Here are some excerpts, but we recommend that you read the full original report, you can find the link at the bottom of the page:
"I have not written to you at any length sicne the winter of 2010. This is largely because not much has happened to change our views. We still see the global economy as grtesquely distorted by the presence of fixed exchange rates, the unraveling of which is creating financial anarchy, just at it did in the s and 1930s. Back then the relevant fixes were around the gold standard. Today it is the dual fixed priceing regimes of the euro and the dollar/reminbi peg."
"It has long seemed to us to be the case that this economic crisis would start in the US and make its way in Europe. That has happened. However, we also think that it will end in Asia."
"There is a near consensus that China will supplant America this decade. We do not believe this. We are more bullish on US growth than most. The momentous nature of recent advances in shale oil and gas extraction and America's acceptance of the unpleasantness of debt and labour price restructuring looks to us as if it is creating yet another historic turning point."
Hugh then goes into great length and details to describe the housing bubble in China, and why government statistics just don't add up!
"To really understand what is going on we must look to the shadow-banking system and how the financially repressed, caught in the tyranny of negative real interest rates, use it.These underground lending and ivnesting networks are estimated to total around $1.3 trillion. This rivals the size of the U.S. government's budget deficit."
Comparison with Britain and America in the 1930s
"Consider the paths of the UK and US economies in the early 1930s. The British, playing the role America plays today, as an empire in decline, suffered just an 8% correction in peak-to-trough GDP whereas the tiger economy of the US, role playing today's Chinese economy, suffered the indignity of a 23% nominal GDP decline in 1932 alone. In a downturn, the debtor nation mitigates the economic shortfall by importing less. It then captures most of its own GDP domesticalls and cushions the fall in GDP. The strongest looking economies can sometimes prove the most vulnerable."
The Case of Japan
"But go to Tokyo as I did at the end of February and you will see there is too eerie a sense of calm. I mainatin that the central bank will only seek to destroy the value of the currency after the next leg down in the struggle for corporate profitability that we are currently witnessing. The central bank will require a full blown crisis before it engages in all out financial anarchy. Wait until Chinese growth has unmistakably faltered."
On the Asset Management
"I meet a lot of inquisitive and extremely intelligent people in this business and I have come to think that maybe this is something of a problem. perhaps they are just too smart. Perhaps they just try too hard."

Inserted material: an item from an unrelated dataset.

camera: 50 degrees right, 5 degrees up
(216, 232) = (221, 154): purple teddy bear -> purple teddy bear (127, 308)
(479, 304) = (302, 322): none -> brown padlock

"I do not think it is logical to try and outsmart the smartest people. Instead, my weapons are irony and paradox. The joy of life is partly in the strange and unexpected. It is the constant exclamation "Who would have thought it?"
"For me this has always meant being detached from the sell-side community. It is not a question of respect, it is just that I prefer not to engage in their perpetual dialogue of determining where the "flow" is. I cannot be reached by telephone. I suspect that I am one of the few CIOs who does not maitain daily correspondence with investment bankers and their specialist hedge fund sales teams. Not one buddy, not one phone call, not one instant message. I am not seeking that kind of "edge". Eclectica occupies an area outside the accepted belief system."

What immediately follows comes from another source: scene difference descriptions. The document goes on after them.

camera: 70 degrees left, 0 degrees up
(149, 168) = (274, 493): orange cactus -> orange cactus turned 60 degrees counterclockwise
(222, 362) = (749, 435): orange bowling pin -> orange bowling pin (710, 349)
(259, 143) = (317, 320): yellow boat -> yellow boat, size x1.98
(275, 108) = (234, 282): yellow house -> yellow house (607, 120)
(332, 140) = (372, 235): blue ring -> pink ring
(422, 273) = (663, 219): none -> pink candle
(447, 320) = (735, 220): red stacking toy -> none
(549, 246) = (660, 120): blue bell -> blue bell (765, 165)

"Today the key contrarian point I am trying to make is that hyperinflation is not possible without short periods of hyperdeflation, in this case possibly as a result of the death of Asia's mercantilism."
Volatility and Jesse Livermore's Demise in 1937
"Jesse correctly anticipated that the US economy of 1927-37 would experience that very rare occurence, a depression and balance sheet recession. But volatility killed Jesse. You see, in a balance sheet recession volatility becomes pathological and one needs to be prepared. A game plan is needed for all contingencies. Wat is more it is not necessarily the high volatility that is so daunting but rather the great oscillations from high to low that keep wrong fooring investors."
Comparison with Latin America in the 1970s
(...) "it was Latin America, whose commodity fuelled current account surpluses funded a surfeit of grandiose infrastructure projects in the 1970s that was really the group laid low by the new pricing regime ushered in by falling inflation."